> _What the task requires_
Nothing in the records should be changed in the copy, though the pictures must be left out.

Top of Input records

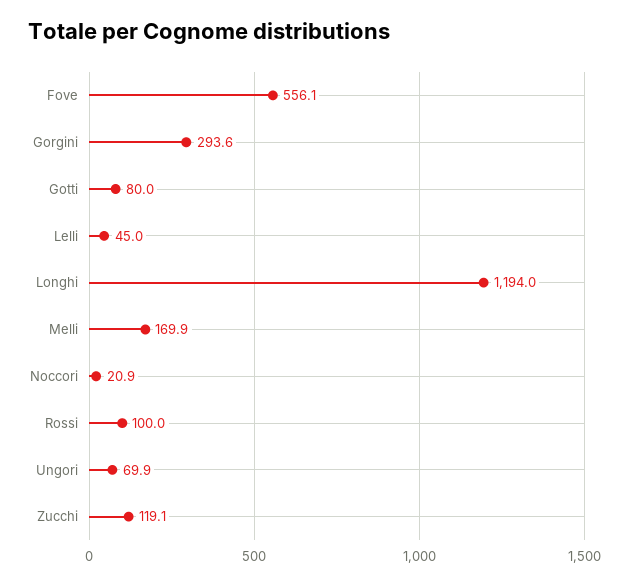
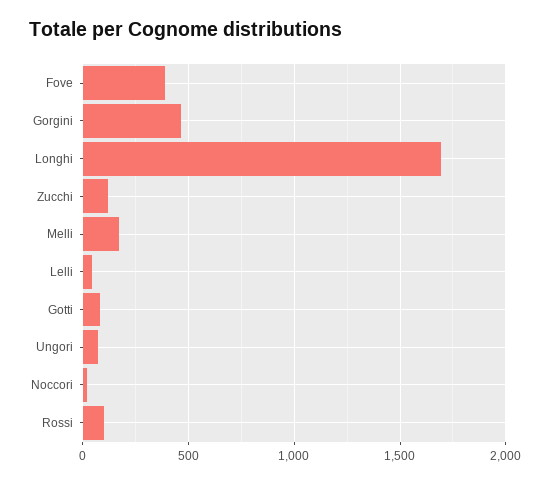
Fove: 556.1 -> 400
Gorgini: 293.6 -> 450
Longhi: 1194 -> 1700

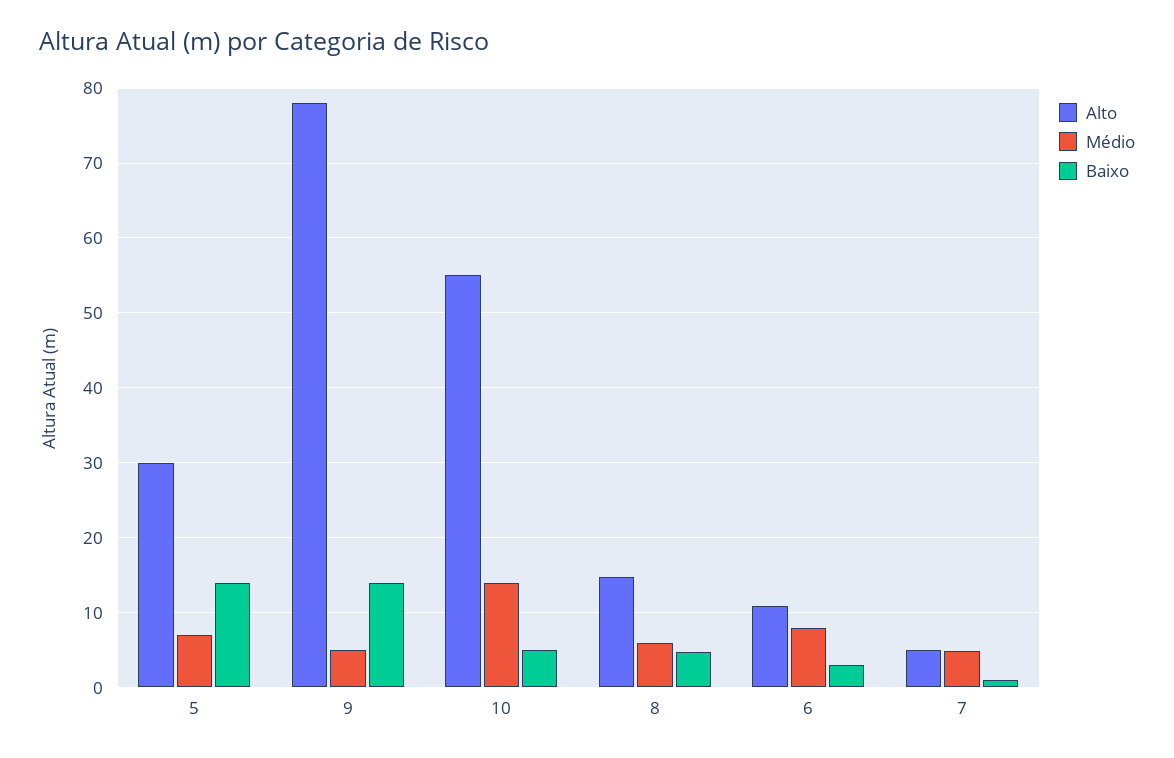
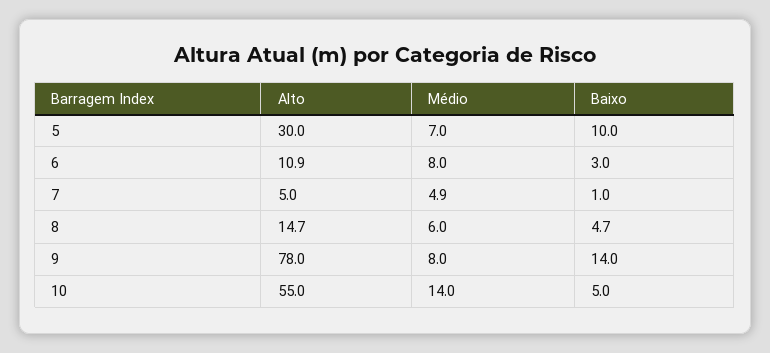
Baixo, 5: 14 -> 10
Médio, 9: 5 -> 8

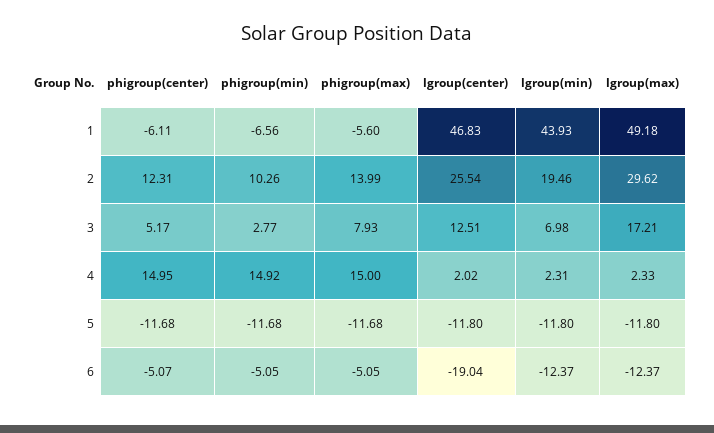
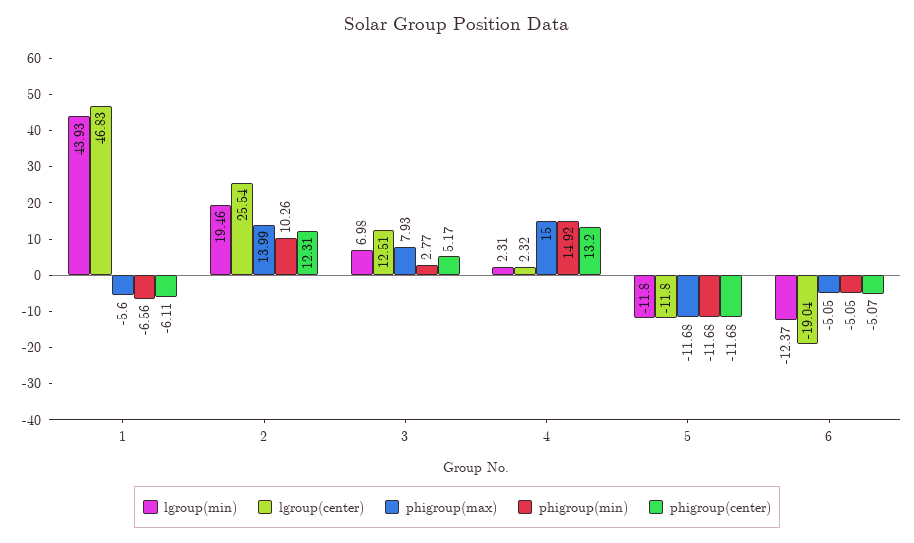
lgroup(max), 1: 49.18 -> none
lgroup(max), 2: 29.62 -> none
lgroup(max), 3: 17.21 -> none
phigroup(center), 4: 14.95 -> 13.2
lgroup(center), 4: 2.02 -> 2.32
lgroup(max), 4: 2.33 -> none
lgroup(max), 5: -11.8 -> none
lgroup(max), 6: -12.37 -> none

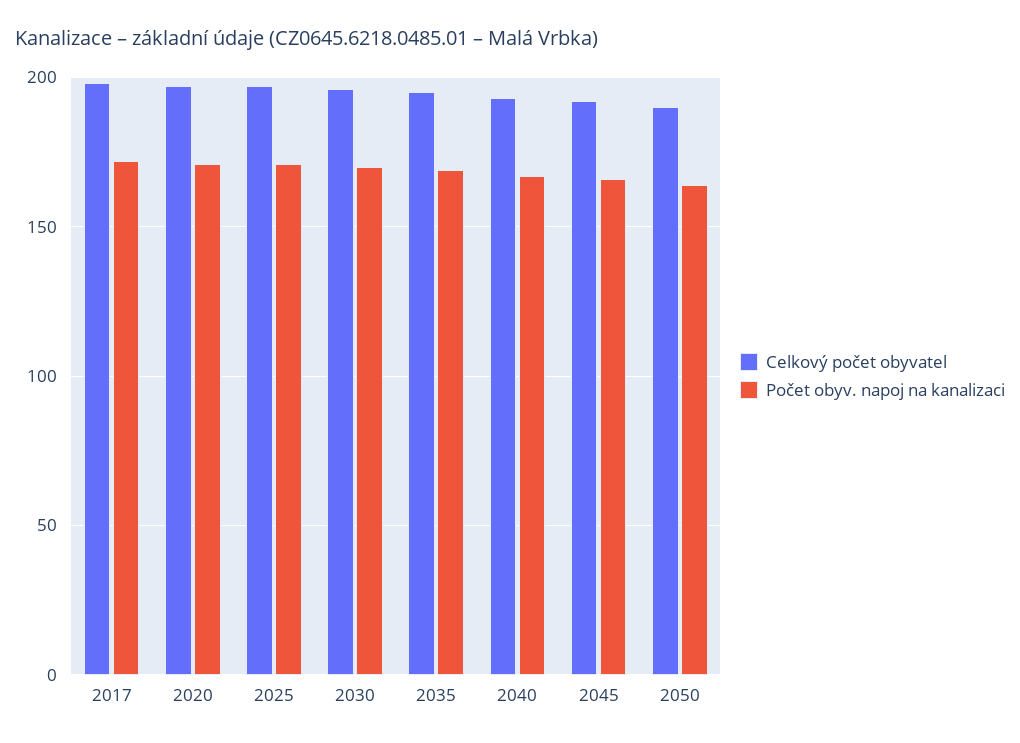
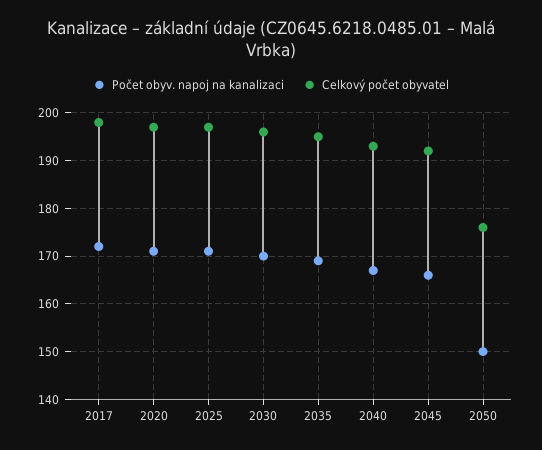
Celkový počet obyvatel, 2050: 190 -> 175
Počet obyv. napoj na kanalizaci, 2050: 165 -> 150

Bottom of Input records

> _Finished exercise_
Fove: 556.1 -> 400
Gorgini: 293.6 -> 450
Longhi: 1194 -> 1700

Baixo, 5: 14 -> 10
Médio, 9: 5 -> 8

lgroup(max), 1: 49.18 -> none
lgroup(max), 2: 29.62 -> none
lgroup(max), 3: 17.21 -> none
phigroup(center), 4: 14.95 -> 13.2
lgroup(center), 4: 2.02 -> 2.32
lgroup(max), 4: 2.33 -> none
lgroup(max), 5: -11.8 -> none
lgroup(max), 6: -12.37 -> none

Celkový počet obyvatel, 2050: 190 -> 175
Počet obyv. napoj na kanalizaci, 2050: 165 -> 150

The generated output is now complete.